Ich fasse dieses unerklärliche Phänomen mit meinen Worten zusammen: Das TARGET wurde nicht zu Ende gedacht und installiert. Vor 7 Jahren haben Ökonomen bereits gewarnt, es zeichnete sich bereits die Zukunft ab. Politik hat nicht reagiert. Die Deutschen hatten ein großes Interesse an der Aufrechterhaltung dieses Systems. Das TARGET hat 7 Jahre Exporte ermöglicht, die sonst in dieser Art nicht denkbar gewesen wären. Die Exporte wurden auf Pump gebracht, wobei der Konzern sein Geld erhalten hat. Der Kredit hat sich bei der deutschen Bundesbank angehäuft und nun stellt sich die Frage, wer soll diesen bezahlen. Denn die GIIPS werden es nicht können. Man kann ihn den zukünftigen Generationen aufbürden.
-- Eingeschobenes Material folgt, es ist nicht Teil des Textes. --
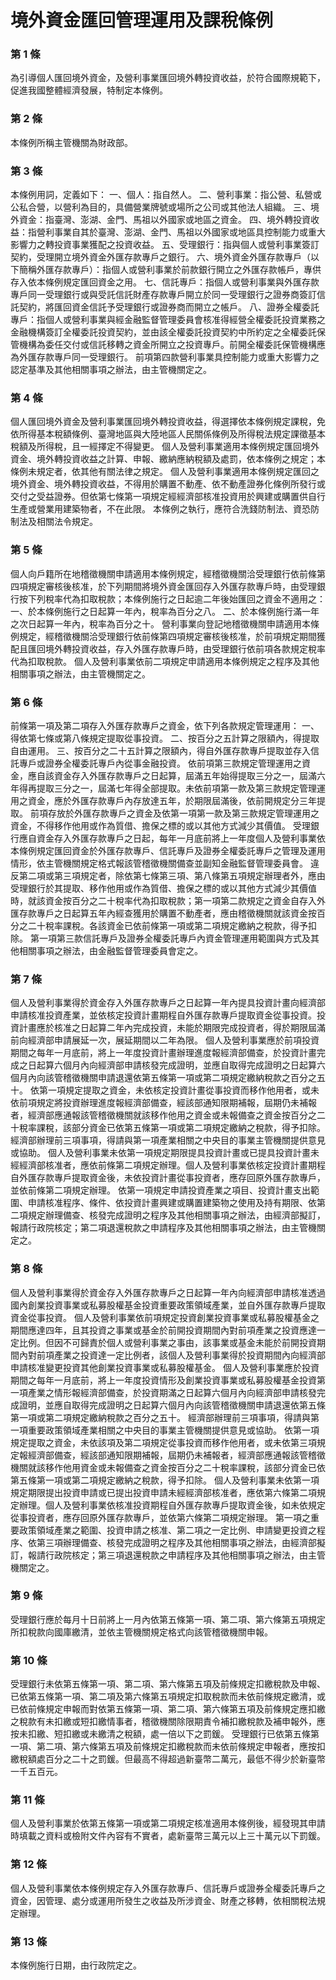 # 境外資金匯回管理運用及課稅條例

### 第 1 條

為引導個人匯回境外資金，及營利事業匯回境外轉投資收益，於符合國際規範下，促進我國整體經濟發展，特制定本條例。

### 第 2 條

本條例所稱主管機關為財政部。

### 第 3 條

本條例用詞，定義如下：
一、個人：指自然人。
二、營利事業：指公營、私營或公私合營，以營利為目的，具備營業牌號或場所之公司或其他法人組織。
三、境外資金：指臺灣、澎湖、金門、馬祖以外國家或地區之資金。
四、境外轉投資收益：指營利事業自其於臺灣、澎湖、金門、馬祖以外國家或地區具控制能力或重大影響力之轉投資事業獲配之投資收益。
五、受理銀行：指與個人或營利事業簽訂契約，受理開立境外資金外匯存款專戶之銀行。
六、境外資金外匯存款專戶（以下簡稱外匯存款專戶）：指個人或營利事業於前款銀行開立之外匯存款帳戶，專供存入依本條例規定匯回資金之用。
七、信託專戶：指個人或營利事業與外匯存款專戶同一受理銀行或與受託信託財產存款專戶開立於同一受理銀行之證券商簽訂信託契約，將匯回資金信託予受理銀行或證券商而開立之帳戶。
八、證券全權委託專戶：指個人或營利事業與經金融監督管理委員會核准得經營全權委託投資業務之金融機構簽訂全權委託投資契約，並由該全權委託投資契約中所約定之全權委託保管機構為委任交付或信託移轉之資金所開立之投資專戶。前開全權委託保管機構應為外匯存款專戶同一受理銀行。
前項第四款營利事業具控制能力或重大影響力之認定基準及其他相關事項之辦法，由主管機關定之。

### 第 4 條

個人匯回境外資金及營利事業匯回境外轉投資收益，得選擇依本條例規定課稅，免依所得基本稅額條例、臺灣地區與大陸地區人民關係條例及所得稅法規定課徵基本稅額及所得稅，且一經擇定不得變更。
個人及營利事業適用本條例規定匯回境外資金、境外轉投資收益之計算、申報、繳納應納稅額及處罰，依本條例之規定；本條例未規定者，依其他有關法律之規定。
個人及營利事業適用本條例規定匯回之境外資金、境外轉投資收益，不得用於購置不動產、依不動產證券化條例所發行或交付之受益證券。但依第七條第一項規定經經濟部核准投資用於興建或購置供自行生產或營業用建築物者，不在此限。
本條例之執行，應符合洗錢防制法、資恐防制法及相關法令規定。

### 第 5 條

個人向戶籍所在地稽徵機關申請適用本條例規定，經稽徵機關洽受理銀行依前條第四項規定審核後核准，於下列期間將境外資金匯回存入外匯存款專戶時，由受理銀行按下列稅率代為扣取稅款；本條例施行之日起逾二年後始匯回之資金不適用之：
一、於本條例施行之日起算一年內，稅率為百分之八。
二、於本條例施行滿一年之次日起算一年內，稅率為百分之十。
營利事業向登記地稽徵機關申請適用本條例規定，經稽徵機關洽受理銀行依前條第四項規定審核後核准，於前項規定期間獲配且匯回境外轉投資收益，存入外匯存款專戶時，由受理銀行依前項各款規定稅率代為扣取稅款。
個人及營利事業依前二項規定申請適用本條例規定之程序及其他相關事項之辦法，由主管機關定之。

### 第 6 條

前條第一項及第二項存入外匯存款專戶之資金，依下列各款規定管理運用：
一、得依第七條或第八條規定提取從事投資。
二、按百分之五計算之限額內，得提取自由運用。
三、按百分之二十五計算之限額內，得自外匯存款專戶提取並存入信託專戶或證券全權委託專戶內從事金融投資。
依前項第三款規定管理運用之資金，應自該資金存入外匯存款專戶之日起算，屆滿五年始得提取三分之一，屆滿六年得再提取三分之一，屆滿七年得全部提取。未依前項第一款及第三款規定管理運用之資金，應於外匯存款專戶內存放達五年，於期限屆滿後，依前開規定分三年提取。
前項存放於外匯存款專戶之資金及依第一項第一款及第三款規定管理運用之資金，不得移作他用或作為質借、擔保之標的或以其他方式減少其價值。
受理銀行應自資金存入外匯存款專戶之日起，每年一月底前將上一年度個人及營利事業依本條例規定匯回資金於外匯存款專戶、信託專戶及證券全權委託專戶之管理及運用情形，依主管機關規定格式報該管稽徵機關備查並副知金融監督管理委員會。
違反第二項或第三項規定者，除依第七條第三項、第八條第五項規定辦理者外，應由受理銀行於其提取、移作他用或作為質借、擔保之標的或以其他方式減少其價值時，就該資金按百分之二十稅率代為扣取稅款；第一項第二款規定之資金自存入外匯存款專戶之日起算五年內經查獲用於購置不動產者，應由稽徵機關就該資金按百分之二十稅率課稅。各該資金已依前條第一項或第二項規定繳納之稅款，得予扣除。
第一項第三款信託專戶及證券全權委託專戶內資金管理運用範圍與方式及其他相關事項之辦法，由金融監督管理委員會定之。

### 第 7 條

個人及營利事業得於資金存入外匯存款專戶之日起算一年內提具投資計畫向經濟部申請核准投資產業，並依核定投資計畫期程自外匯存款專戶提取資金從事投資。投資計畫應於核准之日起算二年內完成投資，未能於期限完成投資者，得於期限屆滿前向經濟部申請展延一次，展延期間以二年為限。
個人及營利事業應於前項投資期間之每年一月底前，將上一年度投資計畫辦理進度報經濟部備查，於投資計畫完成之日起算六個月內向經濟部申請核發完成證明，並應自取得完成證明之日起算六個月內向該管稽徵機關申請退還依第五條第一項或第二項規定繳納稅款之百分之五十。
依第一項規定提取之資金，未依核定投資計畫從事投資而移作他用者，或未依前項規定將投資辦理進度報經濟部備查，經該部通知限期補報，屆期仍未補報者，經濟部應通報該管稽徵機關就該移作他用之資金或未報備查之資金按百分之二十稅率課稅，該部分資金已依第五條第一項或第二項規定繳納之稅款，得予扣除。
經濟部辦理前三項事項，得請與第一項產業相關之中央目的事業主管機關提供意見或協助。
個人及營利事業未依第一項規定期限提具投資計畫或已提具投資計畫未經經濟部核准者，應依前條第二項規定辦理。個人及營利事業依核定投資計畫期程自外匯存款專戶提取資金後，未依投資計畫從事投資者，應存回原外匯存款專戶，並依前條第二項規定辦理。
依第一項規定申請投資產業之項目、投資計畫支出範圍、申請核准程序、條件、依投資計畫興建或購置建築物之使用及持有期限、依第二項規定辦理備查、核發完成證明之程序及其他相關事項之辦法，由經濟部擬訂，報請行政院核定；第二項退還稅款之申請程序及其他相關事項之辦法，由主管機關定之。

### 第 8 條

個人及營利事業得於資金存入外匯存款專戶之日起算一年內向經濟部申請核准透過國內創業投資事業或私募股權基金投資重要政策領域產業，並自外匯存款專戶提取資金從事投資。
個人及營利事業依前項規定投資創業投資事業或私募股權基金之期間應達四年，且其投資之事業或基金於前開投資期間內對前項產業之投資應達一定比例。但因不可歸責於個人或營利事業之事由，該事業或基金未能於前開投資期間內對前項產業之投資達一定比例者，該個人及營利事業得於投資期間內向經濟部申請核准變更投資其他創業投資事業或私募股權基金。
個人及營利事業應於投資期間之每年一月底前，將上一年度投資情形及創業投資事業或私募股權基金投資第一項產業之情形報經濟部備查，於投資期滿之日起算六個月內向經濟部申請核發完成證明，並應自取得完成證明之日起算六個月內向該管稽徵機關申請退還依第五條第一項或第二項規定繳納稅款之百分之五十。
經濟部辦理前三項事項，得請與第一項重要政策領域產業相關之中央目的事業主管機關提供意見或協助。
依第一項規定提取之資金，未依該項及第二項規定從事投資而移作他用者，或未依第三項規定報經濟部備查，經該部通知限期補報，屆期仍未補報者，經濟部應通報該管稽徵機關就該移作他用資金或未報備查之資金按百分之二十稅率課稅，該部分資金已依第五條第一項或第二項規定繳納之稅款，得予扣除。
個人及營利事業未依第一項規定期限提出投資申請或已提出投資申請未經經濟部核准者，應依第六條第二項規定辦理。個人及營利事業依核准投資期程自外匯存款專戶提取資金後，如未依規定從事投資者，應存回原外匯存款專戶，並依第六條第二項規定辦理。
第一項之重要政策領域產業之範圍、投資申請之核准、第二項之一定比例、申請變更投資之程序、依第三項辦理備查、核發完成證明之程序及其他相關事項之辦法，由經濟部擬訂，報請行政院核定；第三項退還稅款之申請程序及其他相關事項之辦法，由主管機關定之。

### 第 9 條

受理銀行應於每月十日前將上一月內依第五條第一項、第二項、第六條第五項規定所扣稅款向國庫繳清，並依主管機關規定格式向該管稽徵機關申報。

### 第 10 條

受理銀行未依第五條第一項、第二項、第六條第五項及前條規定扣繳稅款及申報、已依第五條第一項、第二項及第六條第五項規定扣取稅款而未依前條規定繳清，或已依前條規定申報而對依第五條第一項、第二項、第六條第五項及前條規定應扣繳之稅款有未扣繳或短扣繳情事者，稽徵機關除限期責令補扣繳稅款及補申報外，應按未扣繳、短扣繳或未繳清之稅額，處一倍以下之罰鍰。
受理銀行已依第五條第一項、第二項、第六條第五項及前條規定扣繳稅款而未依前條規定申報者，應按扣繳稅額處百分之二十之罰鍰。但最高不得超過新臺幣二萬元，最低不得少於新臺幣一千五百元。

### 第 11 條

個人及營利事業於依第五條第一項或第二項規定核准適用本條例後，經發現其申請時填載之資料或檢附文件內容有不實者，處新臺幣三萬元以上三十萬元以下罰鍰。

### 第 12 條

個人及營利事業依本條例規定存入外匯存款專戶、信託專戶或證券全權委託專戶之資金，因管理、處分或運用所發生之收益及所涉資金、財產之移轉，依相關稅法規定辦理。

### 第 13 條

本條例施行日期，由行政院定之。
Also ich weis nicht. Da die deutschen Konzerne das Geld bereits bekommen haben, sehe ich die Notwendigkeit dort Geld zu holen, um diesen Posten auszugleichen. Die Konzerne sind ein Risiko eingegangen, dass sie selbst tragen sollten. Natürlich kann jeder sagen, was geht mich das TARGET an, ich habe geliefert und will mein Geld. Aber denken wir mal, wir bürden diesen Posten den Steuerzahlern auf, was würde das bedeuten? Es würde bedeuten, die deutschen Arbeitnehmer hätten mit dem Verlust der EUR-Umstellung und durch Jahre von Lohnverzicht und Kurzarbeit, diesen irrationalen Export ermöglicht und sollen nun ihre selbst prodzierten und exportierten Prodkte auch noch zahlen. Think about this!
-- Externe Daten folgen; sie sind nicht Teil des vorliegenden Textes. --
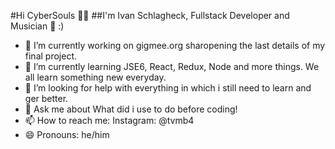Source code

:#Hi CyberSouls 👋🎇
##I'm Ivan Schlagheck, Fullstack Developer and Musician 🎻 :)

- 🔭 I’m currently working on gigmee.org sharopening the last details of my final project.
- 🌱 I’m currently learning JSE6, React, Redux, Node and more things. We all learn something new everyday.
- 🤔 I’m looking for help with everything in which i still need to learn and ger better.
- 💬 Ask me about What did i use to do before coding!
- 📫 How to reach me: Instagram: @tvmb4
- 😄 Pronouns: he/him
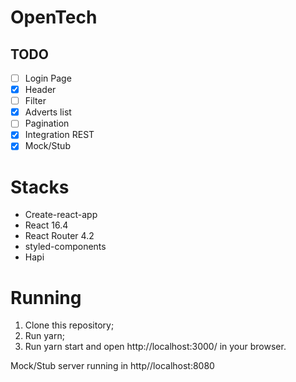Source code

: OpenTech
=====================

## TODO

- [ ] Login Page
- [x] Header
- [ ] Filter
- [x] Adverts list
- [ ] Pagination
- [x] Integration REST
- [x] Mock/Stub

Stacks
========================

* Create-react-app
* React 16.4
* React Router 4.2
* styled-components
* Hapi

Running
========================

1. Clone this repository;
2. Run yarn;
3. Run yarn start and open http://localhost:3000/ in your browser.

Mock/Stub server running in http//localhost:8080

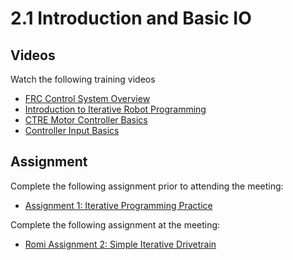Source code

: # 2.1 Introduction and Basic IO
## Videos
Watch the following training videos
* [FRC Control System Overview](https://youtu.be/2_1Dv8gRwV0)
* [Introduction to Iterative Robot Programming](https://youtu.be/BKFMvkMTHi4)
* [CTRE Motor Controller Basics](https://youtu.be/7r_gnh0zrdE)
* [Controller Input Basics](https://youtu.be/p5KdQT9kyHA)


## Assignment
Complete the following assignment prior to attending the meeting:
* [Assignment 1: Iterative Programming Practice](../assignments/1-IterativeProgrammingPractice)

Complete the following assignment at the meeting:
* [Romi Assignment 2: Simple Iterative Drivetrain](../assignments/2-SimpleIterativeDrivetrain)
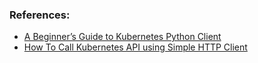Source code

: 


### References:
- [A Beginner’s Guide to Kubernetes Python Client](https://www.velotio.com/engineering-blog/kubernetes-python-client)
- [How To Call Kubernetes API using Simple HTTP Client](https://iximiuz.com/en/posts/kubernetes-api-call-simple-http-client/)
Dies ist vermutlich den wenigsten Steuerzahlern so bewusst aber tief im Inneren spüren die Menschen die Ungerechtigkeit, die auf sie zukommt. Deshalb wird sich keiner von der Mittelschicht beschweren, wenn man "die Reichen schröpft". Das ist das Gefühl. Gerecht wäre, zu lokalisieren, whoin das Geld geflossen ist. Es ist in korrupte Systeme der GIIPS geflossen (irgend jemand hat es) und in die Hände der deutschen Konzerne. Wir brauchen ein weltweites Steuerfahndungs und Finanzüberwachungssystem, sonst werden wir dem Problem niemals Herr und es wird oder kann auch unbeteiligte Reiche treffen. Staaten mit derart korrupten Systemen dürfen nicht im EUR verbleiben. Dies ist wichtiger, als die Wirtschaftskraft. Auch einer Verschuldung kann man Herr werden, wenn sie angepackt wird. In Griechenland wird sie aber nicht angepackt, weil ja eben diese korrupten Menschen, die an dem System verdienen, es nicht ändern wollen. Warum sollten sie auch?